Today, we had a very small office birthday party (there are four of us in our office) for one of our co-workers. On the menu was chicken tacos, street corn, fruit, chips & salsa. For the birthday cake, we had a yummy Pig Pick’n Cake too! I made the corn and the cake. In this post, I am sharing the street corn recipe. We most certainly had enough to eat. Enjoy the recipe!
Skillet Street Corn
Quick and easy version of street corn (Elote) in a skillet! Wonderful flavor!
Servings: 8
Equipment
- 12" Cast Iron Skillet
- Wooden Spoon
- Cutting Board
- Knife
- Measuring Spoons
Ingredients
- 2 tbsp olive oil
- 1 small onion diced
- 3 clove garlic minced or pressed
- 1 jalapeno seeded and diced
- 2 cans corn (29 oz), drained
- 2 tbsp chili powder
- cayenne pepper to taste
- 1/4 cup water
- 4 tbsp mayo not Miracle Whip
- 1/2 cilantro chopped
- cotija cheese crumbled
Instructions
- In a large skillet heat your oil.
- Add in the onion, garlic and jalapeno. Cook for 3-5 minutes until onion starts to be translucent. Stir occasionally.
- Then stir in corn, chili powder, cayenne cook for about 5 minutes until corn starts to brown a little.
- Next add in the water, mayo and cilantro. Heat through.
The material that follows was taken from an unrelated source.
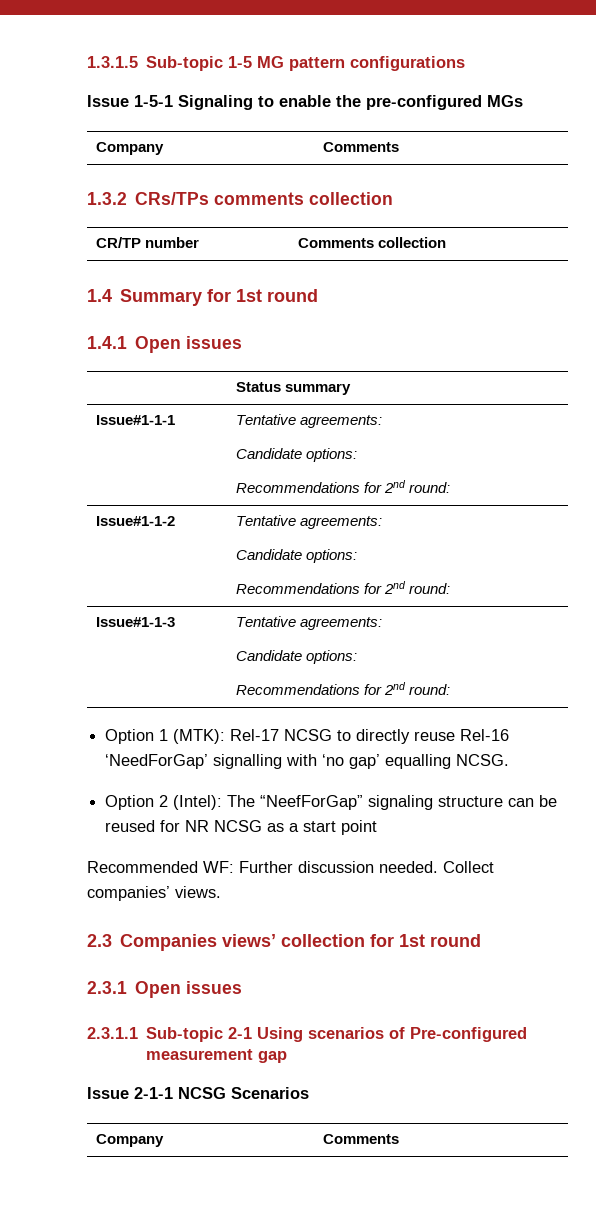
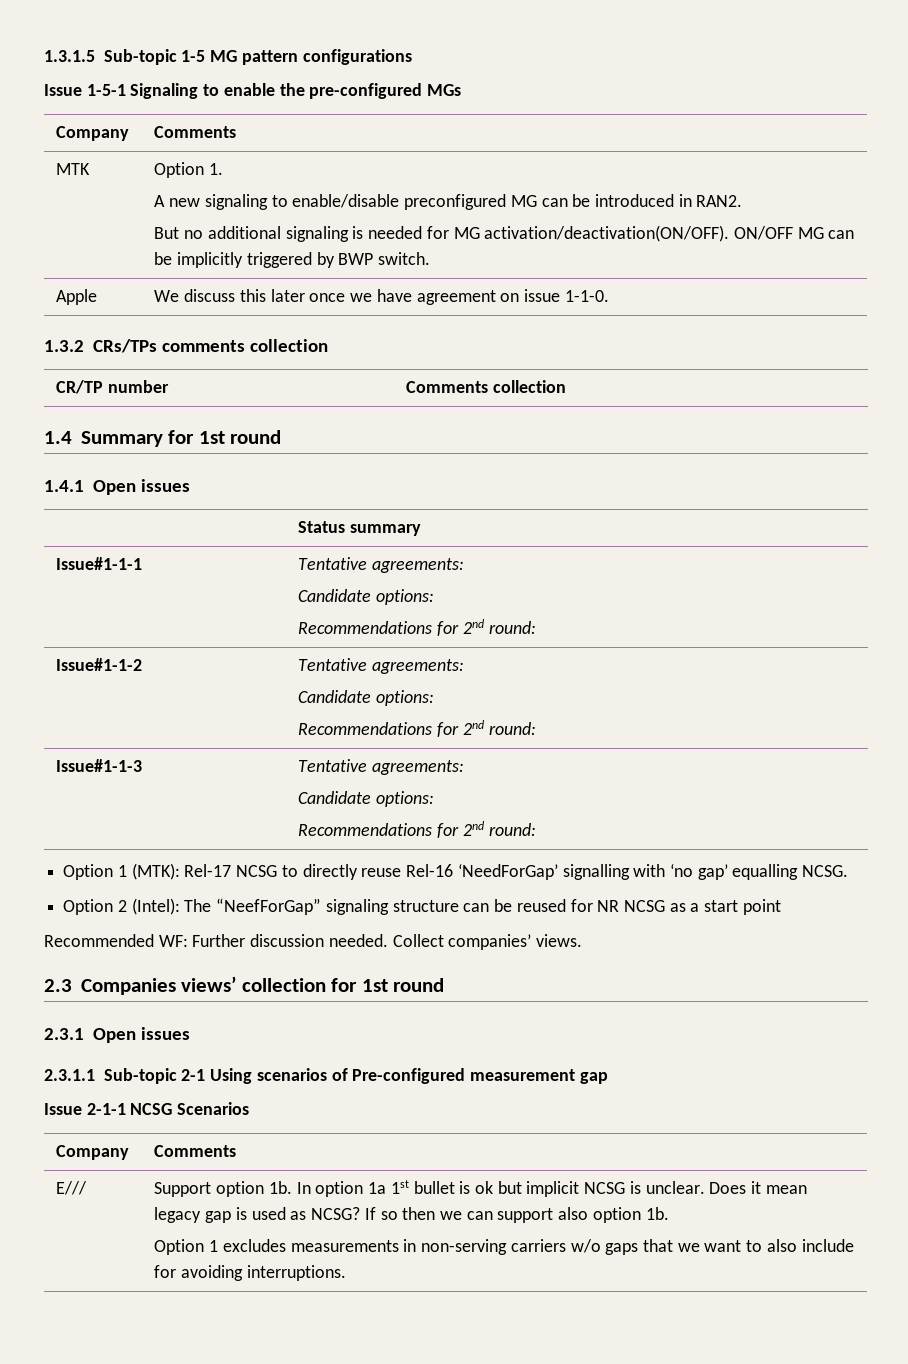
(399, 147) none -> [56,163,91,175] [154,162,224,178] [154,194,743,210] [154,225,855,242] [154,252,431,268] [56,289,98,305] [154,289,609,305] // MTK | Option 1. // A new signaling to enable/disable preconfigured MG can be introduced in RAN2. // But no additional signaling is needed for MG activation/deactivation(ON/OFF). ON/OFF MG can be implicitly triggered by BWP switch. // Apple | We discuss this later once we have agreement on issue 1-1-0.
(399, 1139) none -> [56,1181,88,1195] [154,1180,807,1197] [154,1207,669,1223] [154,1239,854,1255] [154,1265,346,1281] // E/// | Support option 1b. In option 1a 1st bullet is ok but implicit NCSG is unclear. Does it mean legacy gap is used as NCSG? If so then we can support also option 1b. // Option 1 excludes measurements in non-serving carriers w/o gaps that we want to also include for avoiding interruptions.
- Serve with cotija cheese crumbles on top while hot.
Notes
To add some color and more interest to this, when you add the ingredients to the oil, add in a diced red bell pepper!
SLOW COOKER FRIENDLY TOO:
To make in the slow cooker complete first 3 steps. Cook on low 3-4 hours. 30 minutes before ready to serve do 4th step. Serve with cotija cheese!